*Your task*
Among the lines below, take the one holding "74 230 5457.7", the one holding "522 240 5211.6", and all lines between them. Set them down exactly.
Segment Start: Given records
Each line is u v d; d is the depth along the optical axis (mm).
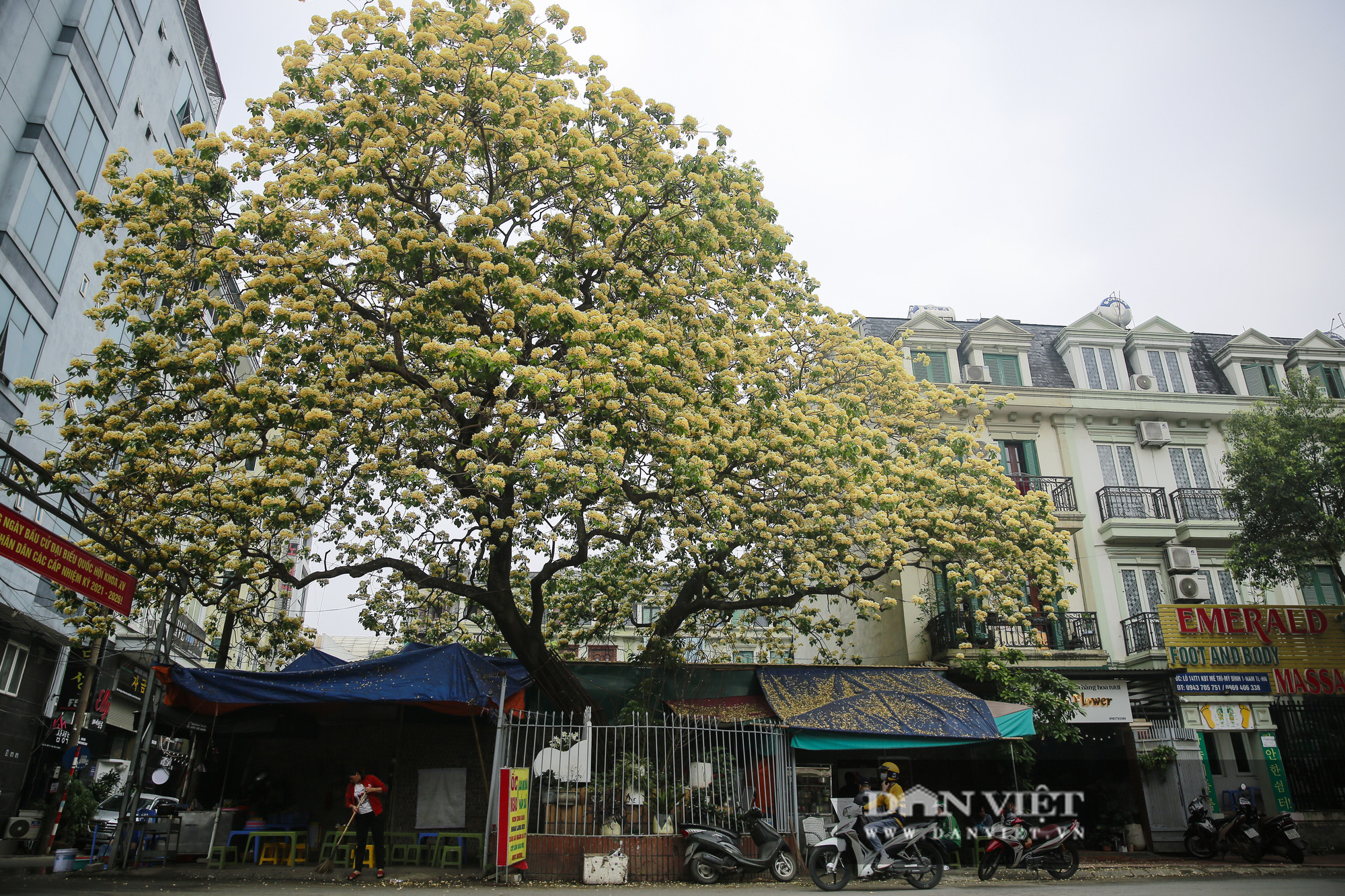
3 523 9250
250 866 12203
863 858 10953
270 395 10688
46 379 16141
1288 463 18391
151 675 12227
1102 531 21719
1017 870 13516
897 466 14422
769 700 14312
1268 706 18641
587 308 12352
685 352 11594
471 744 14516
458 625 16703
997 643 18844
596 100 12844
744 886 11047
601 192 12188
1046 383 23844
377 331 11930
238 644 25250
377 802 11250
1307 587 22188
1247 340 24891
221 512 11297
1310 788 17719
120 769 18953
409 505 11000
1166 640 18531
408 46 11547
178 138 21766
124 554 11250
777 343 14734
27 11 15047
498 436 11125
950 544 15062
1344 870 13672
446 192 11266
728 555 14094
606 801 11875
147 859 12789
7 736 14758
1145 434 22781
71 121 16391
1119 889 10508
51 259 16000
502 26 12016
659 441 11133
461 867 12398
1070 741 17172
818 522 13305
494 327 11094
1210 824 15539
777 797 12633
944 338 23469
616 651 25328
Segment End: Given records
Segment Start: Given records
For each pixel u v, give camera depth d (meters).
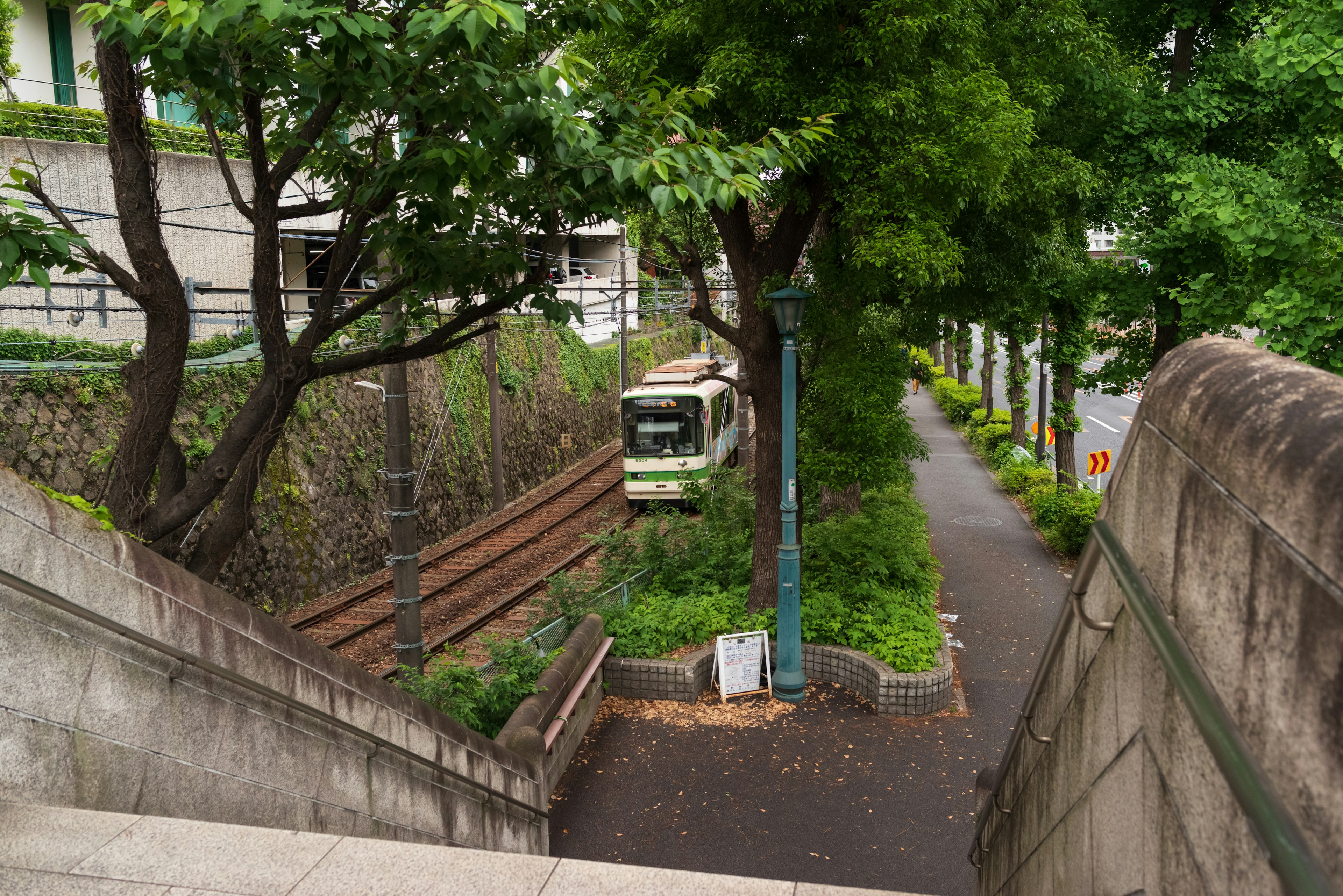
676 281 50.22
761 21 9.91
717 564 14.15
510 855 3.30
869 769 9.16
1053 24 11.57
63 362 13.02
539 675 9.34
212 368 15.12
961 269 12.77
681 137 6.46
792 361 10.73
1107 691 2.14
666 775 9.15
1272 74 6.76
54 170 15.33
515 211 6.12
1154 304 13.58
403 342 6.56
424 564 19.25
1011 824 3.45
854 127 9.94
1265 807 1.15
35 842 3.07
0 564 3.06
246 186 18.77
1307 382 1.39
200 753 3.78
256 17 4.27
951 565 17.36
Segment End: Given records
Segment Start: Given records
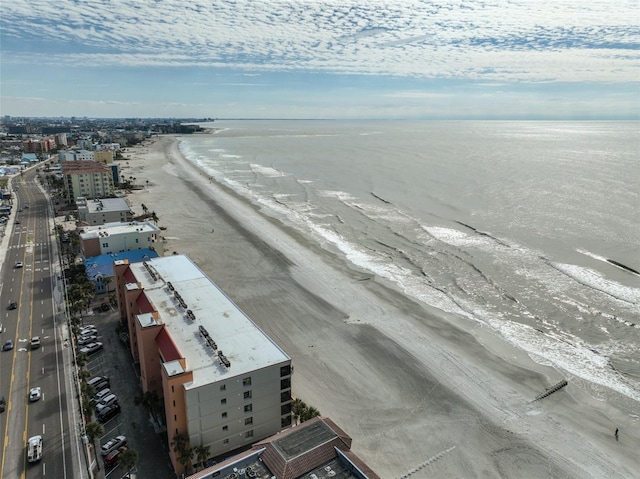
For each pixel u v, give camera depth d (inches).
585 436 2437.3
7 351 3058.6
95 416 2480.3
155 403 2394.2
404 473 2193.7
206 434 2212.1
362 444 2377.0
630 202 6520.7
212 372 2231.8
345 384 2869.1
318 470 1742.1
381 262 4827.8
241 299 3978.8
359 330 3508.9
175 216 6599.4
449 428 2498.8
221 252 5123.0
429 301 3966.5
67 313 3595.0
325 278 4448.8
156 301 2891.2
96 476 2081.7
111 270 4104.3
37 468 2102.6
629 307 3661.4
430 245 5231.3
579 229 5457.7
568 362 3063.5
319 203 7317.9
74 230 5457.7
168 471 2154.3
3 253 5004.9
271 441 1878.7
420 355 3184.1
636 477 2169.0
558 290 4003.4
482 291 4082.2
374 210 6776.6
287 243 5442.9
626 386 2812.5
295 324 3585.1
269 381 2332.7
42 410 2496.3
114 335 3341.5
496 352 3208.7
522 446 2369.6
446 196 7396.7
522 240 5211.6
Segment End: Given records
*Expected answer*
74 230 5457.7
168 471 2154.3
3 253 5004.9
271 441 1878.7
420 355 3184.1
636 477 2169.0
558 290 4003.4
482 291 4082.2
374 210 6776.6
287 243 5442.9
626 386 2812.5
295 324 3585.1
269 381 2332.7
42 410 2496.3
114 335 3341.5
496 352 3208.7
522 446 2369.6
446 196 7396.7
522 240 5211.6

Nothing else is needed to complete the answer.